Témoignage : Liliane Vittori, enfant du quartier dans les années 1950
J’habitais 84 rue Rochechouart et j’avais 6 ans en 1956. Sur le boulevard, le cinéma Palais Rochechouart (du même nom que ma rue !) semblait vraiment un « Palais » – comme dans Le Magicien d’Oz - dissimulant à l’intérieur un mystérieux parc d’attractions ; et avec à l’extérieur un « général d’opérette » qui gesticulait pour attirer les badauds. Cela nous amusait, mon père et moi. Toute petite, j’y ai vu le dessin animé de Disney, Peter Pan (sorti le 23 décembre 1953). Ma mère me raconta que ce jour-là je faisais partie des attractions ! A ma manière de réagir – me levant du balcon – pour encourager Peter Pan qui ferraillait contre le Capitaine Crochet ! J’y ai vu aussi Ne touchez pas au grisbi, un film de grands, tourné en partie à Pigalle, pas très loin de chez moi. Une autre fois (mais était-ce au Palais Rochechouart ou dans un autre cinéma tout proche ? Il y en avait tellement !), ma nourrice m’a amené voir Le Ballon Rouge (sorti le 19 octobre 1956) m’expliquant que l’histoire se passait tout près, sur la Butte Montmartre. J’apprendrai qu’en réalité c’était sur les hauteurs de Ménilmontant. Peu importe ! De ce film poétique, vient ma passion du cinéma. J’ai appris encore plus tard que Le Ballon Rouge d’Albert Lamorisse était l’un des films préférés de stars d’Hollywood aux côtés de Citizen Kane et de Lawrence d’Arabie. Il fut mon ancre, mon film de référence tel un rêve qui avance encore … comme sur l’écran du cinéma de mes années d’enfance.
Témoignage de Denise Gluck. [Denise répond à Liliane sur la projection du Ballon rouge]
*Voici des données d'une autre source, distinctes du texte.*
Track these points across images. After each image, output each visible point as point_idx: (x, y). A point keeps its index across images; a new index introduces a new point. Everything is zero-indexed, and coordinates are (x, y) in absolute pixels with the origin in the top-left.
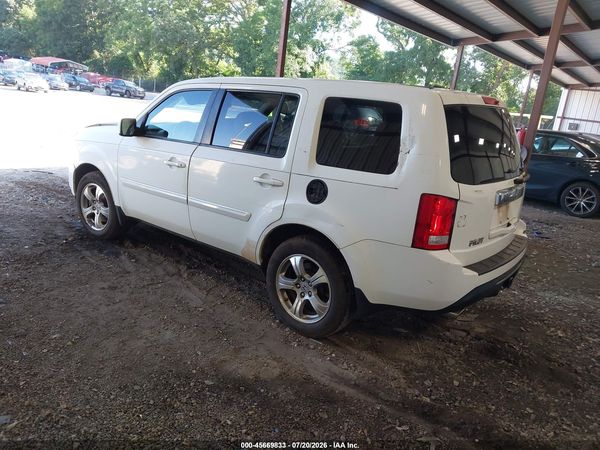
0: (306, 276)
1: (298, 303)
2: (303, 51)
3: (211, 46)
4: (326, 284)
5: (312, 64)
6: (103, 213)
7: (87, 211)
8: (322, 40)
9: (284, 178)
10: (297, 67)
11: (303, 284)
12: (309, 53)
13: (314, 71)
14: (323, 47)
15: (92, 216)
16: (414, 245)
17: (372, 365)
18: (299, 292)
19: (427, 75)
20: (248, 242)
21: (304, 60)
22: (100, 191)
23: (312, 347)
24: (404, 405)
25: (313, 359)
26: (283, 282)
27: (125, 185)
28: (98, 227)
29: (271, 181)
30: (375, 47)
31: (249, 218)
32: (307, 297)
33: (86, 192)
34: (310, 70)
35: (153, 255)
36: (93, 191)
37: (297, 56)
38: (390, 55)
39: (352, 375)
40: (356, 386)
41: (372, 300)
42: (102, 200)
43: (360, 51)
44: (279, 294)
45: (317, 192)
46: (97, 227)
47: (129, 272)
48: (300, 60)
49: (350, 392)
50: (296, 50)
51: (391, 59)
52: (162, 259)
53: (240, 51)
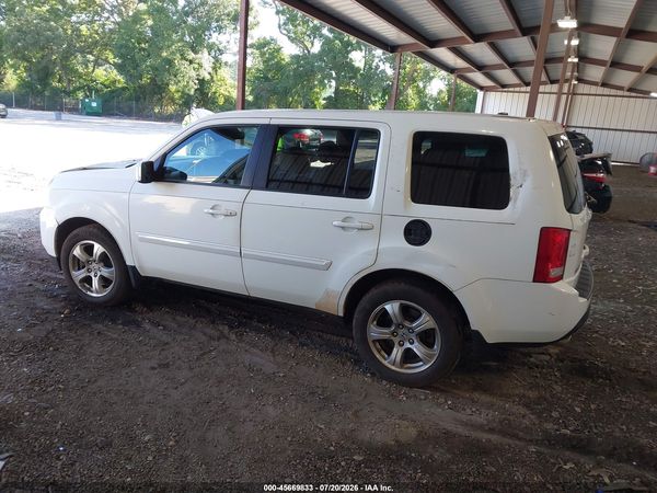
0: (407, 324)
1: (397, 353)
2: (199, 56)
3: (82, 51)
4: (433, 329)
5: (210, 70)
6: (106, 275)
7: (78, 275)
8: (217, 43)
9: (375, 221)
10: (193, 74)
11: (401, 332)
12: (205, 58)
13: (212, 78)
14: (219, 50)
15: (88, 280)
16: (535, 280)
17: (491, 406)
18: (396, 340)
19: (337, 79)
20: (327, 293)
21: (200, 65)
22: (98, 249)
23: (423, 397)
24: (549, 441)
25: (432, 410)
26: (375, 332)
27: (142, 240)
28: (97, 293)
29: (358, 225)
30: (278, 50)
31: (328, 267)
32: (408, 345)
33: (77, 251)
34: (208, 77)
35: (178, 318)
36: (89, 250)
37: (191, 62)
38: (296, 58)
39: (481, 419)
40: (492, 430)
41: (489, 340)
42: (104, 259)
43: (263, 54)
44: (371, 345)
45: (417, 233)
46: (96, 291)
47: (167, 343)
48: (196, 66)
49: (494, 438)
50: (191, 55)
51: (298, 62)
52: (192, 321)
53: (121, 56)
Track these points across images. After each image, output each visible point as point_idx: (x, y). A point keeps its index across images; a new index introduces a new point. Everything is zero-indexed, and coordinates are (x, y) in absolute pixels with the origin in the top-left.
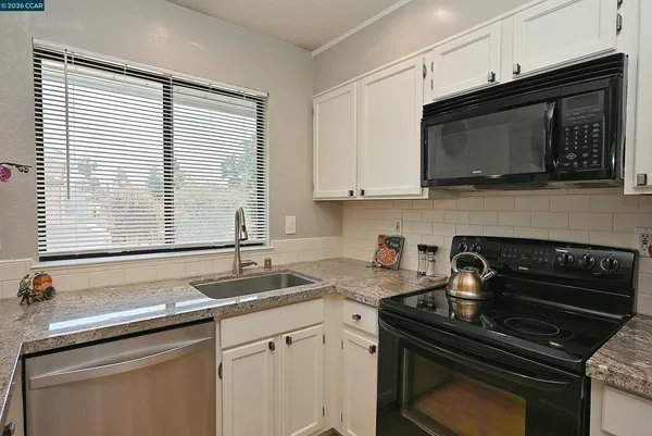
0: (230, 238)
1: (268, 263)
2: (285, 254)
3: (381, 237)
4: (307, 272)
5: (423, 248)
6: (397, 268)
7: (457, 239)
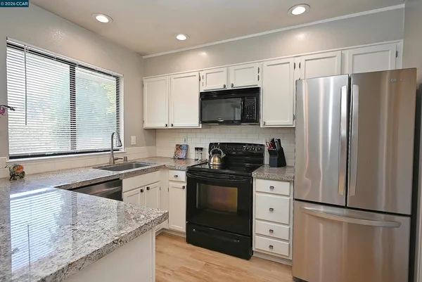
0: (109, 147)
1: (126, 159)
2: (134, 154)
3: (177, 145)
4: (147, 161)
5: (197, 149)
6: (186, 159)
7: (211, 144)
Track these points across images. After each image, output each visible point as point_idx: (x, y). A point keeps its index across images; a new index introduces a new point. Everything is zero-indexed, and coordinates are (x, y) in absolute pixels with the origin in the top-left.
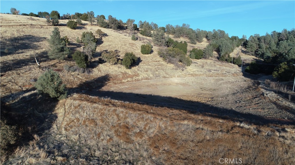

J’apporte une précision, c’est au Delta, et non au Palais Rochechouart qu’est passé en 1956, Le Ballon rouge. Mes souvenirs sont très précis. Le Delta dans ces années-là était mieux qu’un honnête cinéma, comme l’indique la notice, il méritait le titre d’Art et essai. Le Palais Rochechouart était, en effet, un cinéma chic du quartier, c’est là que j’ai vu mon premier film dans les années 40, Blanche Neige, sans doute en exclusivité. Mais le Louxor et le Myrha restent plus chers à mon cœur.